Amazon enhances Fire TV voice search, recommendations with AI

Amazon is enhancing search capabilities and resulting personalized content recommendations for Fire TV users in the U.S. with voice-activated GenAI-powered functionality that let’s viewers use conversational language and phrases to find TV and film options.

Coinciding with Fire TV’s 10-year anniversary, Amazon announced the updated AI-powered Alexa search experience Thursday. The feature has started rolling out to customers in the U.S. in English on select Fire TV devices running FOS6 and later and will become available in the U.S. on all eligible Fire TV devices in the coming weeks.

The search experience is powered by an Amazon-built Large Language Model (LLM), that works via Alexa prompts. In a blog post describing the update, Amazon said viewers can search for entertainment recommendations “the same way you might ask a friend with encyclopedic knowledge about TV shows and movies.”

Consumers can use natural language and complex or nuanced phrases to ask for suggestions based on topic, genre, plot, character, actor, and quotes. It’s meant to be useful whether viewers only have a vague idea of what they want to watch or maybe need an assist to pull up the specific title of a TV show or movie they’re interested in but can’t remember the name of or might not know where it’s available.
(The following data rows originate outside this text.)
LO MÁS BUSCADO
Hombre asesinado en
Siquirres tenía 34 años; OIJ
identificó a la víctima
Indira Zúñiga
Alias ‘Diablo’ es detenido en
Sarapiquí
Some of the search examples Amazon gave are “Show me movies about dog and human friendships,”  “Show me psychological thrillers with surprise endings”, or “What movie has the line, ‘You’re killing me Smalls’?”.

Fire TV UI The Sandlot
Fire TV customers can use nuanced or complex language to search and surface relevant content recommendations.  (Amazon Fire TV)

The resulting personalized list of choices pulls from content libraries across other streaming apps on the Fire TV platform, including from Amazon’s Prime Video, other SVODs like Hulu or Netflix, as well as free streaming options on FAST services like Amazon’s Freevee, Paramount’s Pluto TV and The Roku Channel. The resulting list also shows what app or service the recommended titles are available on and denotes free content with ads when applicable. Below recommended voice search results, Fire TV also shows separate additional rows, including free short-form content from its embedded free TV experience Fire TV Channels, launched last year.

Improved search, content discovery and personalized recommendations can help address a consumer streaming struggle, where many are burdened by choice fatigue amid lackluster recommendations, an abundance of programming options and fragmentation of where or what services have particular content at a given time.

Nielsen highlighted the issue last year in its 2023 State of Play report that found viewers on average spend more than 10 minutes searching for something to watch when they don’t have a specific title in mind. And 1 in 5 ditched their TV session altogether because they weren’t sure what to watch and didn’t land on something after browsing. Along the same lines, survey data earlier this year from Hub Entertainment Research indicated there’s room for improvement on tailoring recommendations to viewers, as only 10% of respondents said streaming services’ recommendations consistently match their interests.

Amazon isn’t the only company looking to inject AI to enhance its entertainment experience. Google’s YouTube is utilizing AI for improved CTV ad experiences. Last year YouTube started testing out AI-informed ad breaks for its CTV app and in early results found over half of viewers engaged in nearly 30% longer viewer sessions when exposed to fewer but lengthier ad breaks.

Article updated to clarify that separate rows such, as short-form content on Fire TV Channels, don't include recommended content results from the new AI-powered voice search feature.